# DevOps Engineer (GCP & Kubernetes)

**Company:** [Devsu](http://jobs.workable.com/companies/4sM4PvpDWNbkTLw15DtW7T.md)
**Location:** Remote
**Workplace:** remote
**Employment type:** Full-time
**Department:** Engineering

[Apply for this job](http://jobs.workable.com/view/ec60ff5b-f76b-4f20-b682-2a5eb195146d)

## Description

We are looking for a hands-on **Semi Senior DevOps Engineer** to join a high-impact project supporting a global-scale sports event. This role is ideal for someone who enjoys working close to production systems, troubleshooting complex issues, automating infrastructure, and ensuring platform reliability in mission-critical environments.

You will work closely with engineering teams to build, maintain, and improve cloud-native infrastructure running on Google Cloud Platform (GCP) and Kubernetes. The role requires participation in an on-call rotation, including occasional weekend coverage.

## Requirements

### Responsibilities

-   Deploy, maintain, and improve cloud infrastructure in Google Cloud Platform (GCP).
-   Operate and support Kubernetes environments, including GKE.
-   Build and maintain Infrastructure as Code using Terraform.
-   Monitor production systems and proactively identify reliability risks.
-   Troubleshoot infrastructure, networking, application, and performance issues.
-   Participate in incident response, root cause analysis, and postmortem activities.
-   Implement and maintain observability solutions, dashboards, and alerting systems.
-   Collaborate with software engineering teams to improve deployment processes and operational excellence.
-   Support highly available and scalable production environments.
-   Contribute to automation initiatives that reduce operational overhead and improve reliability.

### Required Qualifications

-   3+ years of experience in DevOps, Cloud Engineering, Site Reliability Engineering, or similar roles.
-   Hands-on experience with Google Cloud Platform **(GCP).**
-   Strong understanding of core GCP services, including:

-   Compute Engine
-   Cloud Run
-   App Engine
-   Google Kubernetes Engine (GKE)

-   Production experience managing Kubernetes environments.
-   Experience configuring Kubernetes resources such as Deployments, Services, Ingress, ConfigMaps, Secrets, and Autoscaling.
-   Solid understanding of Kubernetes health checks, including readiness and liveness probes.
-   Experience with Infrastructure as Code using Terraform.
-   Understanding of Terraform state management and multi-environment infrastructure design.
-   Strong Linux administration and troubleshooting skills.
-   Good understanding of networking concepts, including:

-   VPCs
-   Subnets
-   Firewall rules
-   Load balancing
-   Private networking

-   Experience with monitoring, logging, and observability platforms.
-   Experience investigating and resolving production incidents.
-   Understanding of reliability concepts such as SLA, SLO, and SLI.
-   Strong verbal and written English communication skills.

### Preferred Qualifications

-   Experience designing highly available and globally distributed applications in **GCP.**
-   Knowledge of zero-downtime deployment strategies.
-   Experience supporting large-scale production environments.
-   Experience with multi-tenant architectures.
-   Scripting experience using Python, Bash, or similar languages.
-   Experience working in hybrid cloud/on-premise environments.
-   Experience participating in SEV incident management.
-   Familiarity with capacity planning and performance tuning.

### Technology Stack

-   Cloud: Google **Cloud Platform (GCP)**
-   Containers: Kubernetes, GKE
-   Infrastructure as Code: Terraform
-   Monitoring & Observability: Grafana, Prometheus, Logging Platforms
-   Operating Systems: Linux
-   Incident Management: PagerDuty, ServiceNow, Slack (or equivalent tools)

### Working Requirements

-   Availability to work within CT business hours.
-   Participation in an on-call rotation that includes coverage for one weekend day when scheduled.
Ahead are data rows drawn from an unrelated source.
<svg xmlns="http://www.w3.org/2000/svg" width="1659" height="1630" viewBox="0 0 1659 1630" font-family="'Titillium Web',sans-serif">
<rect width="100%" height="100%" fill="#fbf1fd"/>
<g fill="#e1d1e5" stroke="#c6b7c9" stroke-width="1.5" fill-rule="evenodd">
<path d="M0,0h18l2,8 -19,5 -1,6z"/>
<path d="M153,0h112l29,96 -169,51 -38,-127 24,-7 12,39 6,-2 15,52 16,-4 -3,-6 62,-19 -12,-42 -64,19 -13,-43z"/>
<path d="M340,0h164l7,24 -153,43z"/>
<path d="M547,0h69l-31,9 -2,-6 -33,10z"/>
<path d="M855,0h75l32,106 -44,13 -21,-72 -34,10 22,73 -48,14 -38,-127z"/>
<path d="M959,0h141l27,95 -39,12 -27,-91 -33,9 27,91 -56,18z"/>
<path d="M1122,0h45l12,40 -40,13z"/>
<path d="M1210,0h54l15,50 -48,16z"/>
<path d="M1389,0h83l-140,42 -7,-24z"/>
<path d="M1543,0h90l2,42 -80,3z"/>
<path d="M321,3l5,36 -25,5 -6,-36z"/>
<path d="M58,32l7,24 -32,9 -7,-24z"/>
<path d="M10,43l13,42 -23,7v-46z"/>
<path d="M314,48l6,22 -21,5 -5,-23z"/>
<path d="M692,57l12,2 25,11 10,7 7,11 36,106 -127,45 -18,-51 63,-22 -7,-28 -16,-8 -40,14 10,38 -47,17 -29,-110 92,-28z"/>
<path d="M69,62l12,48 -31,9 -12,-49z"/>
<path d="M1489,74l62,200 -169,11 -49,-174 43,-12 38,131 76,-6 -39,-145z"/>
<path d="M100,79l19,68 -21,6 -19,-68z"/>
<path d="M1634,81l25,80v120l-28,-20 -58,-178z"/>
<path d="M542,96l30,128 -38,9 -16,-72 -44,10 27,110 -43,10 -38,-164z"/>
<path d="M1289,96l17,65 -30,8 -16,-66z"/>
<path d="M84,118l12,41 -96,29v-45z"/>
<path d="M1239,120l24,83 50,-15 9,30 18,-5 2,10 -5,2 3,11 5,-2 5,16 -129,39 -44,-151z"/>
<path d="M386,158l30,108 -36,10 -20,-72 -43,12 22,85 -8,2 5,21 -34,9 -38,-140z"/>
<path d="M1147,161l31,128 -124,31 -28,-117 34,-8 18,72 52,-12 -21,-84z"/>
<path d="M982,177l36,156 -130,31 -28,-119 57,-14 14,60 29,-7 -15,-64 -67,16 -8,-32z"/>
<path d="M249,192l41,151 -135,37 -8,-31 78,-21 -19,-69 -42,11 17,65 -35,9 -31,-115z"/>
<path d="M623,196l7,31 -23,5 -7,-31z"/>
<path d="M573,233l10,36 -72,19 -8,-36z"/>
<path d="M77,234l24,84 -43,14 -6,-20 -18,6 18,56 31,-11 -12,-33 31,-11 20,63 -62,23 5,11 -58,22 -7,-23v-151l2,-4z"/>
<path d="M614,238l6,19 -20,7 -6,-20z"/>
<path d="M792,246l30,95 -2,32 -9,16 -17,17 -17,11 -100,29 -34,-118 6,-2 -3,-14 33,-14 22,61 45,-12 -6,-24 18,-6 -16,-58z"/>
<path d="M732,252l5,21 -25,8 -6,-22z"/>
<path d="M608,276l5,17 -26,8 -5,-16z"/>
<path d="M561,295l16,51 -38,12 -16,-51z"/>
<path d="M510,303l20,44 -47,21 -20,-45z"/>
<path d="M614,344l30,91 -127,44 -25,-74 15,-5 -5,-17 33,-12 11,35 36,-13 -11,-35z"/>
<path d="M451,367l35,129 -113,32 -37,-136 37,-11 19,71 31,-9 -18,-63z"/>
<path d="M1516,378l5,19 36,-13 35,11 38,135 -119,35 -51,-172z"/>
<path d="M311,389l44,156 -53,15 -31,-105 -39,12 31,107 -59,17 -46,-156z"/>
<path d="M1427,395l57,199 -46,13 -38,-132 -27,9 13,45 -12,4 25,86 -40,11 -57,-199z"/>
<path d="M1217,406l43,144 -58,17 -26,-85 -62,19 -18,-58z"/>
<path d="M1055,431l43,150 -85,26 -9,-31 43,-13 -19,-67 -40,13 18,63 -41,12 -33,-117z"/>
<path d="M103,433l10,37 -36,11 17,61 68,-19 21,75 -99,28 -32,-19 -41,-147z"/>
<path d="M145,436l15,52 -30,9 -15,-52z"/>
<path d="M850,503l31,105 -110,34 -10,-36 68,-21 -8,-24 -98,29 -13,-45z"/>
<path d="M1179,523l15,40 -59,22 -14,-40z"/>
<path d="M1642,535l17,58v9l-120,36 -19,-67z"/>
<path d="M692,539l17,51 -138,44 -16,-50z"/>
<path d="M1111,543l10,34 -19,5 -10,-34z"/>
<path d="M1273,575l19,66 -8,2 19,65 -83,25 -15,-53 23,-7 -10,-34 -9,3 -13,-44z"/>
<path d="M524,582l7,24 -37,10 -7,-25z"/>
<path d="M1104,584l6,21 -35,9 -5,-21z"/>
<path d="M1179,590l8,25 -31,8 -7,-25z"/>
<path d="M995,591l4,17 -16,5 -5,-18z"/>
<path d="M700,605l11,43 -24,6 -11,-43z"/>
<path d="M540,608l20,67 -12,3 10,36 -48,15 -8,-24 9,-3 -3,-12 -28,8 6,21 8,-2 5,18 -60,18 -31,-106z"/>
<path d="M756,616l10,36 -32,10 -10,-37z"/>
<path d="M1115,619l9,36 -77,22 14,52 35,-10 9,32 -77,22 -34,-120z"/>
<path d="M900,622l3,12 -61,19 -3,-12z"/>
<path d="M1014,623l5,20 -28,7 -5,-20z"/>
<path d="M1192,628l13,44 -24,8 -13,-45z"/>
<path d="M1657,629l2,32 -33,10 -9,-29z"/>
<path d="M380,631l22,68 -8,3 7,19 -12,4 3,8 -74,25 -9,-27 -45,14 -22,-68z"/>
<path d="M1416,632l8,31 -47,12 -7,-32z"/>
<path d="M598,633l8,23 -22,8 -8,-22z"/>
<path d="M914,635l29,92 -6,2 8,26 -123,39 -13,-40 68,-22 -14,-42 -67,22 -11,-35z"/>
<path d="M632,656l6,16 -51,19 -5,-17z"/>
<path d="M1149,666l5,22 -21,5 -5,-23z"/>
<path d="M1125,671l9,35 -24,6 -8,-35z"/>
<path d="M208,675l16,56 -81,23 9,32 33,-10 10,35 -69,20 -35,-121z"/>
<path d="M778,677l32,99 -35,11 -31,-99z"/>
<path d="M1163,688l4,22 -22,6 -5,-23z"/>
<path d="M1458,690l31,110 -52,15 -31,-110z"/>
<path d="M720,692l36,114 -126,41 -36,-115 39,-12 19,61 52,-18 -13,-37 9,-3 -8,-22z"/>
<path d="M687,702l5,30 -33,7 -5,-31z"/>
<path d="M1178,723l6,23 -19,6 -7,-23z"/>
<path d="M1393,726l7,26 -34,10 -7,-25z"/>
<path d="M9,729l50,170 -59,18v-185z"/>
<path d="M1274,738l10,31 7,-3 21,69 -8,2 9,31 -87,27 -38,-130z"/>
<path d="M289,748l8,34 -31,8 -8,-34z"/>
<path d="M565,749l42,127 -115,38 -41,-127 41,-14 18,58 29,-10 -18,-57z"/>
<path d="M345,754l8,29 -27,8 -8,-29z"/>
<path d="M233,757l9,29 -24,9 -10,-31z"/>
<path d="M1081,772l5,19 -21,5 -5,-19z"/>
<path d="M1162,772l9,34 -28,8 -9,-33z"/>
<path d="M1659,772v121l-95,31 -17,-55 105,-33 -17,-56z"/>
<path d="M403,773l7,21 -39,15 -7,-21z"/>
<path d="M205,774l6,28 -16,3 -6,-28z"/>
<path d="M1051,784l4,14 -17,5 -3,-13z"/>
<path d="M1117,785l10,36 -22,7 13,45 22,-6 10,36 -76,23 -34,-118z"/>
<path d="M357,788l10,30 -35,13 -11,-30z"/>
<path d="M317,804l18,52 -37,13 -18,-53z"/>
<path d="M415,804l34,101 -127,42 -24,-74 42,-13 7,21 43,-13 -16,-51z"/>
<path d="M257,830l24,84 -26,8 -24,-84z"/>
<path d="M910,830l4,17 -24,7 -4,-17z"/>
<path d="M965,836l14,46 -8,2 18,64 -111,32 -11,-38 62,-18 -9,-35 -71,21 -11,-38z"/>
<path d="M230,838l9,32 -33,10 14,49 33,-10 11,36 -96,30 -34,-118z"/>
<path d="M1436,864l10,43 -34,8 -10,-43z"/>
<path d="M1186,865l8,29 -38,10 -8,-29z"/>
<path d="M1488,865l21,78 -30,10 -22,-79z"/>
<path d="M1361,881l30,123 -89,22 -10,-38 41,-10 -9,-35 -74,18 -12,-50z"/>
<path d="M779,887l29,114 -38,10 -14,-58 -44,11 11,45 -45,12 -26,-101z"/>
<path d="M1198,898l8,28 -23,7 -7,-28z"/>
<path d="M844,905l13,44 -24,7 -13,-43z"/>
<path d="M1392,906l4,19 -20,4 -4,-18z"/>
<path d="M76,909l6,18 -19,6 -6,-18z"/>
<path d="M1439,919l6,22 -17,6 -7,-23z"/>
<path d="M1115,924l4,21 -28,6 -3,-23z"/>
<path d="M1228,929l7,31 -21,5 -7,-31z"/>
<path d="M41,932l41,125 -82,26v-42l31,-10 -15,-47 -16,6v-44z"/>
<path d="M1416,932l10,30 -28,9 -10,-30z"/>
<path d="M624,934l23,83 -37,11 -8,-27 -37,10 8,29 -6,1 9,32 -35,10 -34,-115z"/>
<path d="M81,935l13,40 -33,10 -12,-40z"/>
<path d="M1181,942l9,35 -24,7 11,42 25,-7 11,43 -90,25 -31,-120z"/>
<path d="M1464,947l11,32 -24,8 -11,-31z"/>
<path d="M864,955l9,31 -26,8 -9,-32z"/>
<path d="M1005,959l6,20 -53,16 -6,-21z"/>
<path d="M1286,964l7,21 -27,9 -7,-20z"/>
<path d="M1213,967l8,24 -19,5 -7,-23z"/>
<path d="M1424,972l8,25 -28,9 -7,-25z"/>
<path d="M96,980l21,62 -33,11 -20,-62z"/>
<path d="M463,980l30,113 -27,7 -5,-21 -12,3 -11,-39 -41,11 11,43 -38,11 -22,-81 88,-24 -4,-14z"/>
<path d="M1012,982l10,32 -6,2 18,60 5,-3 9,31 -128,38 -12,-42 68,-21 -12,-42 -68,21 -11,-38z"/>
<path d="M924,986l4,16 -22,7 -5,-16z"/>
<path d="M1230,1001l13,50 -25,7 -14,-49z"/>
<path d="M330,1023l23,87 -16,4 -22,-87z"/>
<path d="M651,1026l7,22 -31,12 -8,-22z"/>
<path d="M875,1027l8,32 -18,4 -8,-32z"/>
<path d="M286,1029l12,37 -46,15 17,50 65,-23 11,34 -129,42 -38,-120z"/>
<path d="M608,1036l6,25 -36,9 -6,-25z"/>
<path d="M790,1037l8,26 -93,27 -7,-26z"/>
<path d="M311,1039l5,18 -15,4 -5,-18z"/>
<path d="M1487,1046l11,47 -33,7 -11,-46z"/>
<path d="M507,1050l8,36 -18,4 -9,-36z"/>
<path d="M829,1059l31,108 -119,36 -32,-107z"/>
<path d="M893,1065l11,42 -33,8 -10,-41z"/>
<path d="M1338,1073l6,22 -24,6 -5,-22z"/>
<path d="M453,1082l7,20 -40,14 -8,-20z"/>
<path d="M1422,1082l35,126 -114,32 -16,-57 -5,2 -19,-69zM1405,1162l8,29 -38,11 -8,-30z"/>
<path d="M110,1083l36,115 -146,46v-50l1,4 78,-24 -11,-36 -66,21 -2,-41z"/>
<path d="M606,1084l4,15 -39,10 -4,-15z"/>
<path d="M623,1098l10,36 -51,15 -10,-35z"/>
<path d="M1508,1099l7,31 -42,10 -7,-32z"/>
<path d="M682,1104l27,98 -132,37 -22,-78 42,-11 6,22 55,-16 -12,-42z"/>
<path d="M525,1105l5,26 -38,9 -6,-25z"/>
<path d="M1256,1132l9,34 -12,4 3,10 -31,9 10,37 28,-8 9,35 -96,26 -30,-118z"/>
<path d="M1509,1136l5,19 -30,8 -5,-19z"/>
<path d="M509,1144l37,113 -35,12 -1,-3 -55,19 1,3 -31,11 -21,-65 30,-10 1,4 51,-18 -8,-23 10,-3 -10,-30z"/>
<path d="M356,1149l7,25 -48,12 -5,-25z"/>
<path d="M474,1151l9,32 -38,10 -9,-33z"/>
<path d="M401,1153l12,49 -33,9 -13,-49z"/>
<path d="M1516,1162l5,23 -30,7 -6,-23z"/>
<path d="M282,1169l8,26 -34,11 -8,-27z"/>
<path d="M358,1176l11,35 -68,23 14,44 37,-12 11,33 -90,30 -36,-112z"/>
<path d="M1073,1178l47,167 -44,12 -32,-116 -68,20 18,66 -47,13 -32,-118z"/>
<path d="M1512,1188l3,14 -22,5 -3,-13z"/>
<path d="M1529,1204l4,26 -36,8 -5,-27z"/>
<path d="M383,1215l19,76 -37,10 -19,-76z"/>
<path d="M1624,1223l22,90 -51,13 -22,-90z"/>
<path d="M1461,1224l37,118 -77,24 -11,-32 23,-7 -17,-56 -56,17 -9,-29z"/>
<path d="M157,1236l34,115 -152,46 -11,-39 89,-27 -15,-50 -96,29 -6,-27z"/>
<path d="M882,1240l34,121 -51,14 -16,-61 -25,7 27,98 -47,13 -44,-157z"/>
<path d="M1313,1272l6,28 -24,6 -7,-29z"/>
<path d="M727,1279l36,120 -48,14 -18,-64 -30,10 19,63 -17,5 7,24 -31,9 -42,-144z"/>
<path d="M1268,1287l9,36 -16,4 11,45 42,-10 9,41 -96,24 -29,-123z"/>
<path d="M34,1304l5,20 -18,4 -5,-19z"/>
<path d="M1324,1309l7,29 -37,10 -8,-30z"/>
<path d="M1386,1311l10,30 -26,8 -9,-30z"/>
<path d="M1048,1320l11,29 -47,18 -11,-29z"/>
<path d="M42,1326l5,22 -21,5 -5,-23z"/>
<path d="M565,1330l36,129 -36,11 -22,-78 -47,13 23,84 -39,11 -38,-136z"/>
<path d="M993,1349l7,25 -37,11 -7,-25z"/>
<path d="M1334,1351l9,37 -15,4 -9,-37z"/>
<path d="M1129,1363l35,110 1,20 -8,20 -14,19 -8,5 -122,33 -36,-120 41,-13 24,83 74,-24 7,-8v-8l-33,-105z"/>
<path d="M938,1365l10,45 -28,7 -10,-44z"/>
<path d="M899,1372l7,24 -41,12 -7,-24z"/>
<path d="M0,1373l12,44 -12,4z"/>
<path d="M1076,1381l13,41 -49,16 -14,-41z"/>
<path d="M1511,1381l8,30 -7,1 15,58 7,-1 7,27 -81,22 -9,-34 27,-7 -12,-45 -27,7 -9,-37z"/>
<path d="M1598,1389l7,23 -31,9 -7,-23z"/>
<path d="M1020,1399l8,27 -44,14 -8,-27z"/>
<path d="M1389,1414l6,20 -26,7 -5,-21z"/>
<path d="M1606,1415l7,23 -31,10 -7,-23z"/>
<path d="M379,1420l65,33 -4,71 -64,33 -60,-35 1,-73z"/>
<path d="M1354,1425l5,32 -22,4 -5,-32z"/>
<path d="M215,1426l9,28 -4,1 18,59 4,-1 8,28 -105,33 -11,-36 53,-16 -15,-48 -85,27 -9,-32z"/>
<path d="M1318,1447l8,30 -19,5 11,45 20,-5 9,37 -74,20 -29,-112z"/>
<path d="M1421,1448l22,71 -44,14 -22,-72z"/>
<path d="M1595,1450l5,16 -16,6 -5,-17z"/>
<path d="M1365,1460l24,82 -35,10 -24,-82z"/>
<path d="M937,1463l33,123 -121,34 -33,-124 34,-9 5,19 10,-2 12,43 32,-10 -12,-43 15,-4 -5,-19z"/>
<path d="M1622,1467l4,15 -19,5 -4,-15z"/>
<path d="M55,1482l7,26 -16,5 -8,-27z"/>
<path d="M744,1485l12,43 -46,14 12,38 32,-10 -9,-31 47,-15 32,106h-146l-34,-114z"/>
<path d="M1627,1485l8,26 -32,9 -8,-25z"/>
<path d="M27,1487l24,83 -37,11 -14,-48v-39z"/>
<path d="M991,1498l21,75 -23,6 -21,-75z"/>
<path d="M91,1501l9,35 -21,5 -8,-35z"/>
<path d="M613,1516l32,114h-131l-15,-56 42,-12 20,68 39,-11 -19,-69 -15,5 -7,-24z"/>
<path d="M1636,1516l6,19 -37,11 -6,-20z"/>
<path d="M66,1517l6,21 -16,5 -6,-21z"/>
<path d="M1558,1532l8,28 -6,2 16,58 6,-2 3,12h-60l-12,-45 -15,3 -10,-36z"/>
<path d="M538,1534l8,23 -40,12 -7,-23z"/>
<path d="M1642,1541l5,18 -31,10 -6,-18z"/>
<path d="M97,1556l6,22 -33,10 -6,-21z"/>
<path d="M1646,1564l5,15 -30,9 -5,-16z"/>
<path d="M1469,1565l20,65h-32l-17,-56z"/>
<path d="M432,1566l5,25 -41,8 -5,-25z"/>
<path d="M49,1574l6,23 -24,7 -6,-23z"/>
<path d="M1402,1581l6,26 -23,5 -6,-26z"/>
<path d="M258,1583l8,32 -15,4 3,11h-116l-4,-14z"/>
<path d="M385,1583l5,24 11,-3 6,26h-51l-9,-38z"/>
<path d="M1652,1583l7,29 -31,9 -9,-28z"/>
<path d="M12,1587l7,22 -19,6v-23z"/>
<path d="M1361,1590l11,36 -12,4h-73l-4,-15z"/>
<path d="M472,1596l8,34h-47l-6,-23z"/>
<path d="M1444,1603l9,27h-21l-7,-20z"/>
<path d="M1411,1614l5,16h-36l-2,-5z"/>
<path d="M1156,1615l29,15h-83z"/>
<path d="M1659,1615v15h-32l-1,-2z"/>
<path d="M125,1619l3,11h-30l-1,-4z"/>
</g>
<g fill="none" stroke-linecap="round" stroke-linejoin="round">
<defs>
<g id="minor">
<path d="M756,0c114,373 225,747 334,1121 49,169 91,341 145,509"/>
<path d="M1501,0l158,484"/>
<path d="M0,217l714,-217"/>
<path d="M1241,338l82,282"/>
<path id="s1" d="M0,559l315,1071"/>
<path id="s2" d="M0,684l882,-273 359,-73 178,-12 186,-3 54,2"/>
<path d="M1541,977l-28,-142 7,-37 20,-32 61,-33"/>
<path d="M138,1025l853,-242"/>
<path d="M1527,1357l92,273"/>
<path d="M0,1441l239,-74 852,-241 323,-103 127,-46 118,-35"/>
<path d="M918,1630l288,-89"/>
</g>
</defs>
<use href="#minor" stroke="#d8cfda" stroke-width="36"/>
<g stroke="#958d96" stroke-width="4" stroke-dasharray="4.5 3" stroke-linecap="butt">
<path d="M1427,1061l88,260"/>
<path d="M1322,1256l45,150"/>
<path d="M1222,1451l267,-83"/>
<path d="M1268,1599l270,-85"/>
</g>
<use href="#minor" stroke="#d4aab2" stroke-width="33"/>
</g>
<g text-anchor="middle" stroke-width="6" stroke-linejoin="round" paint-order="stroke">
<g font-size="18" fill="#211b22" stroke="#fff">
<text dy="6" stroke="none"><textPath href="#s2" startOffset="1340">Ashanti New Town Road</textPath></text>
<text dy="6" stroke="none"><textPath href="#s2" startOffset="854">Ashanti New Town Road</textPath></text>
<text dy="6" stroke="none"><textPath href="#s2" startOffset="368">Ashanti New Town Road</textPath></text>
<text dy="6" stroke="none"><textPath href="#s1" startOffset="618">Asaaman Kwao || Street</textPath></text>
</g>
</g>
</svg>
### What Success Looks Like

-   Reliable operation of production systems during periods of high traffic and critical business activity.
-   Fast and effective incident response and troubleshooting.
-   Well-automated, maintainable infrastructure managed through Infrastructure as Code.
-   Strong collaboration with development teams to improve reliability, scalability, and operational efficiency.

## Benefits

At Devsu, we believe in creating an environment where you can thrive both personally and professionally. By joining our team, you’ll enjoy:

-   A stable, long-term contract with opportunities for career growth
-   A remote-friendly culture that promotes work-life balance
-   Continuous training, mentorship, and learning programs to keep you at the forefront of the industry
-   Free access to AI training resources and state-of-the-art AI tools to elevate your daily work
-   A flexible Paid Time Off (PTO) policy as well as paid holiday days
-   Challenging, world-class software projects for clients in the US and LatAm
-   Collaboration with some of the most talented software engineers in Latin America and the US, in a diverse work environment

Join Devsu and discover a workplace that values your growth, supports your well-being, and empowers you to make a global impact.